A 400-foot section of the Leo Frigo Bridge, which carries I-43 over the Fox River in Wisconsin, has developed a sudden sag, according to a CNN report.
The sag is apparently caused by one of the support piers holding up the section sinking 2 feet further into the ground. The bridge, which carries an average of 40,000 cars per day, is closed indefinitely.
I can't say if this is a further sign of the crumbling infrastructure of this country. After all, this bridge is relatively new (it was built in 1980), and it was inspected and pronounced safe last year. On the other hand, while I do not claim to know anything about bridge inspection, it can't be easy to thoroughly inspect a 1.5 mile long, 80-foot wide, 200-foot high interstate highway bridge. It's certainly something you can't do quickly, not if you want to do it right.

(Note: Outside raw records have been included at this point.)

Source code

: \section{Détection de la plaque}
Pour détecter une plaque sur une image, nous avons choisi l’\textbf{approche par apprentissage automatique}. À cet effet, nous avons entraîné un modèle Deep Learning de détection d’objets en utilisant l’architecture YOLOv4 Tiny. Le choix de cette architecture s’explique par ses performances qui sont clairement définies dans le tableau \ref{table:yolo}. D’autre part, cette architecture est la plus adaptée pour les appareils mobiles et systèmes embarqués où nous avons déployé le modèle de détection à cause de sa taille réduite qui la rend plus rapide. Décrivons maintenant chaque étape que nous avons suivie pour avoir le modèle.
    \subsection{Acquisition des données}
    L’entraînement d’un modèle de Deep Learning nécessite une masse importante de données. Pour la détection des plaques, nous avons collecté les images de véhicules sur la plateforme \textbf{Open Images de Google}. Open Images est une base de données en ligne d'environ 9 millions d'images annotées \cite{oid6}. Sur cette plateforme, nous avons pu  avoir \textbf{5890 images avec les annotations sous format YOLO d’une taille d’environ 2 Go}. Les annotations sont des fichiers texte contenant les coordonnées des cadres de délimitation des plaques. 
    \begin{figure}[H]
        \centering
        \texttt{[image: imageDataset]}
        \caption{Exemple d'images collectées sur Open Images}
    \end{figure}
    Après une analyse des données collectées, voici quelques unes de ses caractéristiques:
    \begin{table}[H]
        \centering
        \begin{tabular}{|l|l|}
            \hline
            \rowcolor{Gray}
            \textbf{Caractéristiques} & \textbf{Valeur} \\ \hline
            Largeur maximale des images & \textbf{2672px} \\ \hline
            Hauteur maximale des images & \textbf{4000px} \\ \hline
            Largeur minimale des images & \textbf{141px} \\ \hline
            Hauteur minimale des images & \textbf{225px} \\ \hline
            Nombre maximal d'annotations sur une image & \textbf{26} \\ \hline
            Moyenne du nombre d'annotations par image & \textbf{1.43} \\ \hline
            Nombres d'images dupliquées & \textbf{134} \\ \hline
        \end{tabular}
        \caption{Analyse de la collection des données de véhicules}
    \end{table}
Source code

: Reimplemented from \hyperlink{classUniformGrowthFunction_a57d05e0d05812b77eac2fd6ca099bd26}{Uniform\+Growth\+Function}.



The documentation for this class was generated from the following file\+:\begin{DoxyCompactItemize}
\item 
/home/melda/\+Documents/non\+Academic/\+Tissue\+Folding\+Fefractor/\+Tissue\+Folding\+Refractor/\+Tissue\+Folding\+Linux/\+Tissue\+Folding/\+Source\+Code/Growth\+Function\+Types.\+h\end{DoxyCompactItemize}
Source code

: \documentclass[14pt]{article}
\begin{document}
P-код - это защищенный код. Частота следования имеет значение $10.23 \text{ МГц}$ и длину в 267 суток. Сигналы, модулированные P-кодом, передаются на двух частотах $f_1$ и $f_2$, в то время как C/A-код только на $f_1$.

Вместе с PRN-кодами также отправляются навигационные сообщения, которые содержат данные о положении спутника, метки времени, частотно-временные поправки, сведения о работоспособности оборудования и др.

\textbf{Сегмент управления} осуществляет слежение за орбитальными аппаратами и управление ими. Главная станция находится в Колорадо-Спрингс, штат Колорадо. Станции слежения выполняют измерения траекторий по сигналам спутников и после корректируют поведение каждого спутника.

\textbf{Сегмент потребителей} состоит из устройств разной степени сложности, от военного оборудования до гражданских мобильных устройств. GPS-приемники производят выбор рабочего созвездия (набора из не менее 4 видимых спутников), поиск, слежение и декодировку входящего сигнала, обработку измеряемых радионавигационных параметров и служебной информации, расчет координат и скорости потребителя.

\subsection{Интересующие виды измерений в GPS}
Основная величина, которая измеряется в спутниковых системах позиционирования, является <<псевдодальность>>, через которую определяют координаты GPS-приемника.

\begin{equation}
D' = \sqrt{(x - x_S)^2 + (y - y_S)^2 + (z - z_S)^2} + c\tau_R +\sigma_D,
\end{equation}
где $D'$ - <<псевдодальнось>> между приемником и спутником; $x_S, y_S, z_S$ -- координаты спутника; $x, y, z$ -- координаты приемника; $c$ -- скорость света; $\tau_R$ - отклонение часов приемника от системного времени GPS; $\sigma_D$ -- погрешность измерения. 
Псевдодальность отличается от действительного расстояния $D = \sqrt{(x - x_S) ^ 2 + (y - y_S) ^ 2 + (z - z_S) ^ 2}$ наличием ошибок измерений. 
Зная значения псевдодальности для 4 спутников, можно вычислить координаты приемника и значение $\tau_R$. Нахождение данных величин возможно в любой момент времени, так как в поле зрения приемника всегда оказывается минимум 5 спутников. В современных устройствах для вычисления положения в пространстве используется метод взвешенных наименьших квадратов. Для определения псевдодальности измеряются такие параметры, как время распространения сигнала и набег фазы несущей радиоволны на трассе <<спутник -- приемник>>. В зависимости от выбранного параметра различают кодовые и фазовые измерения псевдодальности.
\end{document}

Couple this with the fact that there are over 600,000 bridges in the United States, and you see what an almost impossible task it is to thoroughly inspect every bridge.
We are facing a crossroads in this country. Nearly 15 percent of those 600,000+ bridges are currently listed as either "Structurally Deficient" or "Fracture Critical", or, in thousands of those cases, both. Our electrical grid is so antiquated that something as simple as an overgrown tree can cause a blackout that darkened a quarter of the country, including its most populous city, for hours. And right here in my city of Toledo, a more than a century old sewer and water system is fraught with leaks that two months ago opened a sinkhole that swallowed a car and could have easily killed its driver - by drowning her!
Any number of solutions have been proposed to fix this multitude of problems. But these all require Government spending, which requires tax money, which requires raising taxes, which, in our current political climate, is about as likely to happen as John Boehner French-kissing Nancy Pelosi on the steps of the Capitol while simultaneously signing a pledge to never again accept a campaign contribution from any business or corporate interest or from anyone who makes more than $50,000 a year.
Okay, maybe I rode that metaphor right off the rails, but you get the idea.